The Netherlands, Sweden, Denmark and Norway respectively allot 62 per cent, 60 per cent, 58 per cent and 55 per cent of their total spend on health per head to outpatient, prevention and long-term healthcare compared with the UK’s 52 per cent, the researchers found.
Another key distinction is that in many other countries, local municipalities are responsible for community health and social care services, whereas in England accountability tends to be split between local councils and the NHS.
Edwards pointed to a “vicious cycle” in which patients were discharged from hospital without the necessary support to continue their recovery, meaning they were far more likely to be readmitted.
He acknowledged that the community-centric approach was not a panacea, however. Some countries’ experiences have highlighted that structural shake-ups may not deliver their intended effects unless supported by ample funding. 

In a 2007 shake-up, Denmark consolidated hospitals into larger, regionalised units, while smaller hospitals were converted into intermediate care or “step-down” facilities.
The report noted that over the past decade, the share of Denmark’s health expenditure invested in inpatient services fell by 15 per cent as more care has shifted to outpatient settings.

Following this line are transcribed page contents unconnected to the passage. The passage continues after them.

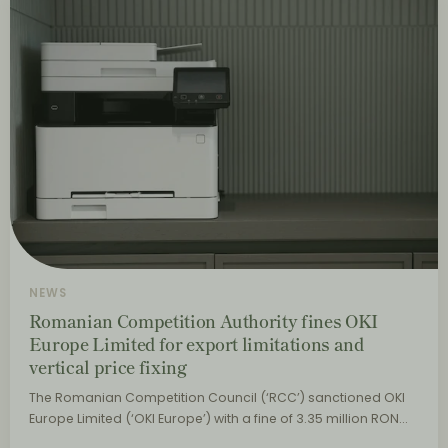
NEWS
Romanian Competition Authority fines OKI
Europe Limited for export limitations and
vertical price fixing
The Romanian Competition Council (‘RCC’) sanctioned OKI
Europe Limited (‘OKI Europe’) with a fine of 3.35 million RON…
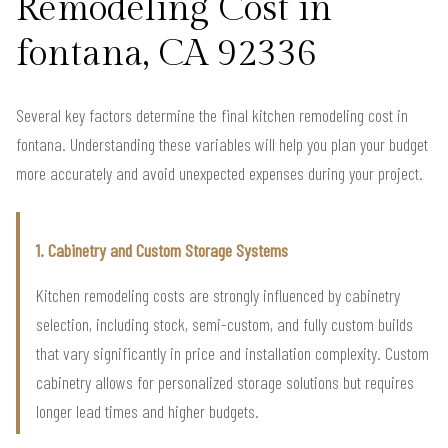
Remodeling Cost in
fontana, CA 92336
Several key factors determine the final kitchen remodeling cost in
fontana. Understanding these variables will help you plan your budget
more accurately and avoid unexpected expenses during your project.
1. Cabinetry and Custom Storage Systems
Kitchen remodeling costs are strongly influenced by cabinetry
selection, including stock, semi-custom, and fully custom builds
that vary significantly in price and installation complexity. Custom
cabinetry allows for personalized storage solutions but requires
longer lead times and higher budgets.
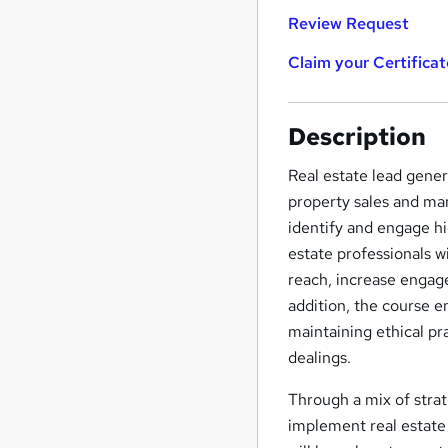
Review Request
Claim your Certificat
Description
Real estate lead gener
property sales and man
identify and engage hi
estate professionals w
reach, increase engage
addition, the course 
maintaining ethical pra
dealings.
Through a mix of strat
implement real estate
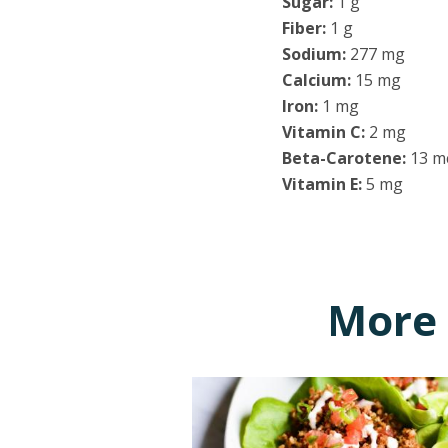
Sugar:
1 g
Fiber:
1 g
Sodium:
277 mg
Calcium:
15 mg
Iron:
1 mg
Vitamin C:
2 mg
Beta-Carotene:
13 m
Vitamin E:
5 mg
More 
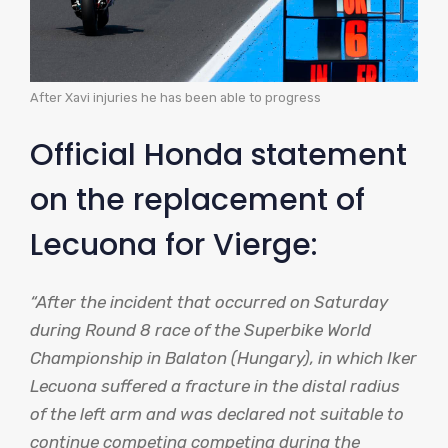
After Xavi injuries he has been able to progress
Official Honda statement
on the replacement of
Lecuona for Vierge:
“After the incident that occurred on Saturday
during Round 8 race of the Superbike World
Championship in Balaton (Hungary), in which Iker
Lecuona suffered a fracture in the distal radius
of the left arm and was declared not suitable to
continue competing competing during the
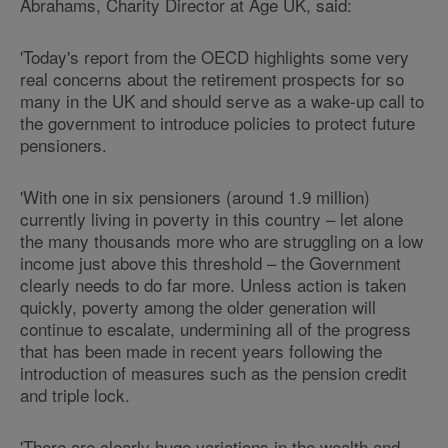
Abrahams, Charity Director at Age UK, said:
'Today's report from the OECD highlights some very
real concerns about the retirement prospects for so
many in the UK and should serve as a wake-up call to
the government to introduce policies to protect future
pensioners.
'With one in six pensioners (around 1.9 million)
currently living in poverty in this country – let alone
the many thousands more who are struggling on a low
income just above this threshold – the Government
clearly needs to do far more. Unless action is taken
quickly, poverty among the older generation will
continue to escalate, undermining all of the progress
that has been made in recent years following the
introduction of measures such as the pension credit
and triple lock.
'There are clearly huge variations in the wealth and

Karsten Vrangbæk, director of the Centre for Health Economics and Policy at the University of Copenhagen, said Danish politicians had employed “a sort of strong rhetoric” that centralising hospitals would allow more specialised services. “So it was really sold as raising the quality.”
However, he noted that giving municipal governments more powers had exposed differences in the levels of funding and staffing each was able to command, although a redistribution mechanism from richer to poorer municipalities and tighter regulation from the state had reduced the level of variation, he added.
In the Netherlands, Nuffield noted, “evaluations of long-term care reforms concluded that smaller municipalities had insufficient capacity to carry out their new responsibilities properly”.
Madelon Kroneman, senior researcher at the Netherlands Institute for Health Services Research, suggested the Dutch government had overestimated the savings that would come from decentralising care as it sought to control “unsustainable” growth in healthcare spending.
With costs still rising, ministers had attempted to limit the number leaving hospital for expensive long-term care homes, but doing so had meant families were increasingly expected to find, or provide, the support their loved ones needed, she warned.
Noting that the new approach had also put more pressure on GPs, Kroneman said there was consensus across the sector that there should be a focus on “the right care in the right place . . . [but] what that ‘right place’ is is not yet clear”.

The Department of Health and Social Care said it was “working to ensure patients leave hospital as soon as they are medically fit” and that “the number of patients each day who are ready to be discharged has reduced by approximately 2,800 in England since January”.
“We are investing a record £1.6bn to support this on top of £700mn to ease hospital pressures over last winter and buy thousands of extra care packages and beds,” it said.
NHS England said it had “rapidly expanded the use of out-of-hospital care” and was “increasing the number of patients treated at home or in the community”.
It added that treating patients at home via “virtual ward beds” could help them avoid “unnecessary hospital admissions . . . [and] recover faster where they are most comfortable”.